China, EU should join forces to build Eurasian market

By Jeremy Garlick Source:Global Times Published: 2016-3-17 22:43:01

Illustration: Peter C. Espina/GT



It is becoming difficult to keep up with the rate of overseas acquisitions by Chinese companies. In the last year or two there has been an explosion of activity as businesses have begun to look beyond the Chinese mainland for worldwide opportunities to expand their operations and diversify their investments.

The list of new acquisitions by Chinese corporations in Europe is getting longer by the day. The global shipping company Cosco has bought the Greek port of Piraeus. In February ChemChina bid $43 billion for the Swiss biotechnology company Syngenta. In the UK, Chinese firms are investing in luxury yachts, hotels, a famous toy shop (Hamley's) and nuclear power stations. In the Czech Republic, CEFC China Energy, a Shanghai-based group, has acquired stakes in a brewery, an airline, a football club and central Prague real estate. Big Spanish football clubs have also sold stakes to Chinese investors. The list looks likely to grow as acquisition activity continues throughout 2016, with Dalian Wanda in particular preparing an announcement of an expansion in its European operations.

This fresh wave of newcomers has, just as in Africa, South America, Central Asia and the Middle East, the potential to be a game-changer in European business and trade. However, there are a number of issues to be discussed and resolved first.

One of the most notable is the image problem that Chinese products still tend to have in the minds of many Europeans. I frequently read online comments describing Chinese goods as "low quality" or "knock offs," and Chinese factories as "sweat shops" that mistreat their workers.

Of course there are, as is the case with any rapidly developing economy, still some problems in China in areas such as quality control, safety checks and labor regulations. However, the situation is clearly changing, just as it did during the development process in nations such as Japan and South Korea.

Chinese companies thus need to become more effective at projecting the idea to European consumers that they are increasingly capable of competing at the high end of the market, while both treating their workers in a humane fashion and ensuring that goods are safe. Public relations are a side of business that Chinese firms undoubtedly still need to work hard at, just as they do with their own domestic consumers.

Another major problem for China-EU cooperation in general is the question of ensuring that European companies have the same degree of access to Chinese markets that Chinese firms have in Europe. Up to now, some Europeans have complained about the difficulties inherent in entering China due to some restrictions. On the other hand, China has long encouraged foreign direct investment and has allowed a number of European companies to set up factories and outlets in China, so it is unclear whether the situation is really as unbalanced as some commentators suggest.

Thus far, Europe appears to be more receptive to Chinese companies than the US in terms of allowing open access to investment without systematic security checks. In future, however, there is a question whether more oversight may be introduced along the lines of the Committee on Foreign Investment in the United States (CFIUS), which checks the national security implications of proposed foreign investments.
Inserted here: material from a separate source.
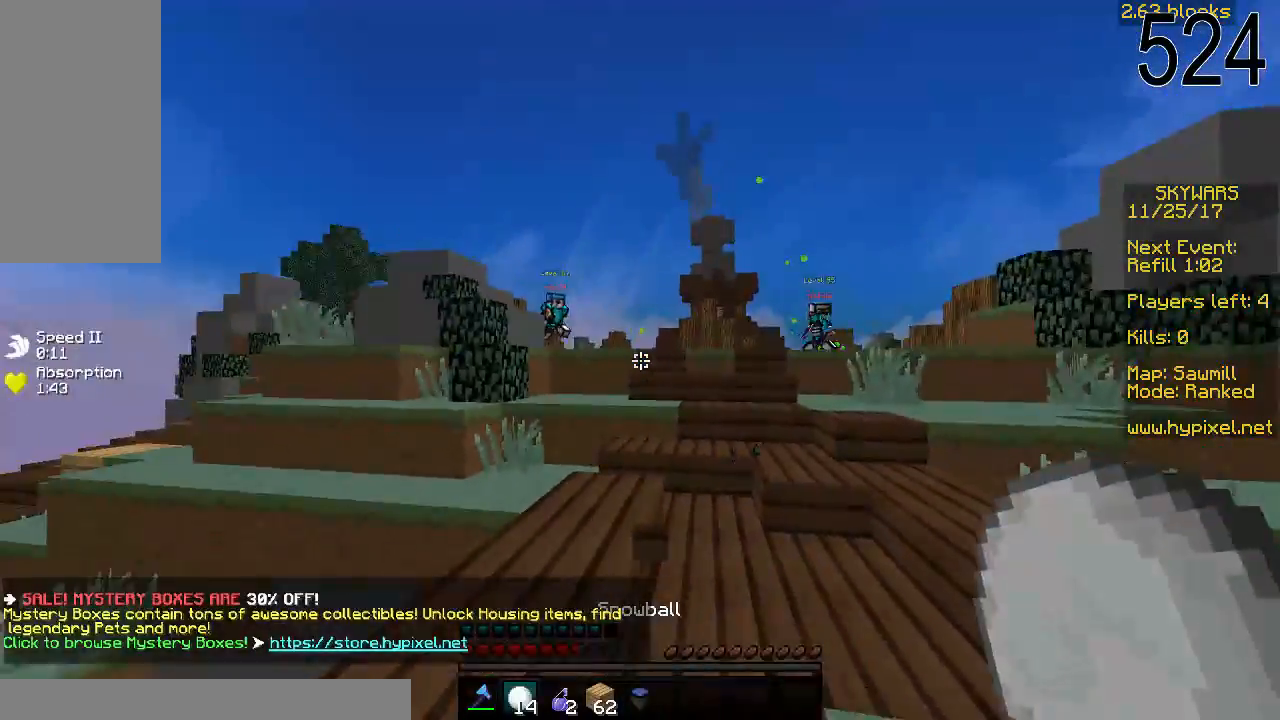
{"keys": ["a", "w"], "mouse": [], "events": [[367, "a", "down"], [367, "mouse_right", "down"], [417, "s", "up"], [467, "mouse_right", "up"], [467, "w", "down"]]}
For the moment, the absence of such oversight would seem to give Europe a distinct edge in attracting Chinese investors. This advantage is enhanced by the fact that the EU is already China's biggest trading partner. So it is to be expected that there will be a flood of further investment from China this year.

On the back of all this acquisition and investment activity (which also includes the significant presence of certain European firms in China, such as the Swiss multinational power and automation giant ABB and the Czech consumer loans company Home Credit) there is now an outstanding opportunity for the EU and China to join forces in trying to forge a giant Eurasian market, with considerable benefits for both sides.
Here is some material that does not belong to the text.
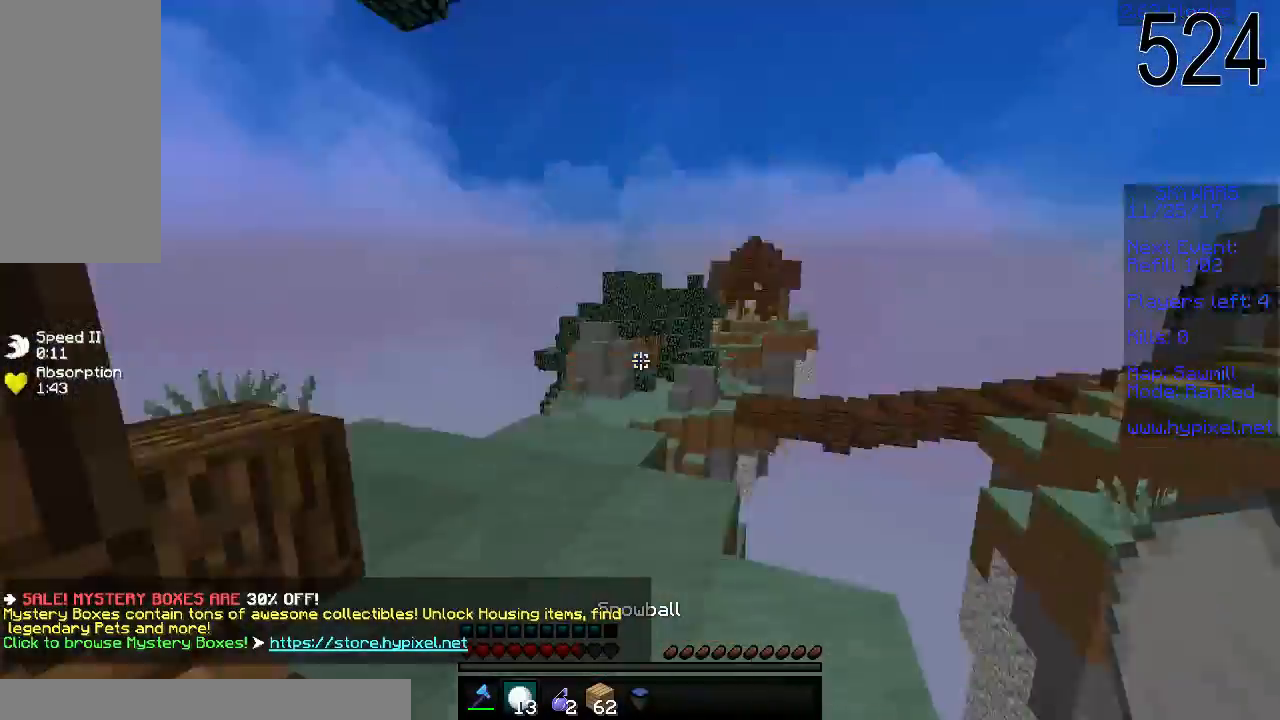
{"keys": [], "mouse": [], "events": [[17, "a", "up"], [467, "w", "up"]]}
If the impetus of Chinese projects such as the $100 billion Asian Infrastructure Investment Bank (AIIB) and the "Belt and Road" initiative can be merged with the EU's 315 billion euro ($355.48 billion) Juncker Plan to invest money in jobs and growth, a rare synergy could emerge from the subsequent joint action.

With the AIIB providing finance for business ventures within the 65 countries designated by the Chinese government as falling within the sphere of the Silk Road Economic Belt and the 21st Century Maritime Silk Road, and the Juncker Plan also emphasizing infrastructure and innovation, there would seem to be a window of opportunity in the next few years for win-win cooperation.

Since the "Belt and Road" initiative is intended to connect Western Europe and East Asia across all points in between, the possibilities for capitalizing on growth and investment to the mutual benefit of all parties concerned (including those in South, Southeast and Central Asia, as well as the Middle East and Africa) are also clear.

So if acquisitions and investments by Chinese and European firms in each other's markets can be properly coordinated through clear-sighted action from both sides, working to complement each other as far as possible, there are clear reasons for optimism, allied to good prospects for long-term growth, even amid the current global economic slowdown.